■ WHAT YOU NEED TO DO
Every line below needs to be returned exactly as written.

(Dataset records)

┏━━

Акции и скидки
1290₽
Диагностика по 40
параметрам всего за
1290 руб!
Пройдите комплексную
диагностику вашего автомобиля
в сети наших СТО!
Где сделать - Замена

┗━━

■ TASK RESULT
Акции и скидки
1290₽
Диагностика по 40
параметрам всего за
1290 руб!
Пройдите комплексную
диагностику вашего автомобиля
в сети наших СТО!
Где сделать - Замена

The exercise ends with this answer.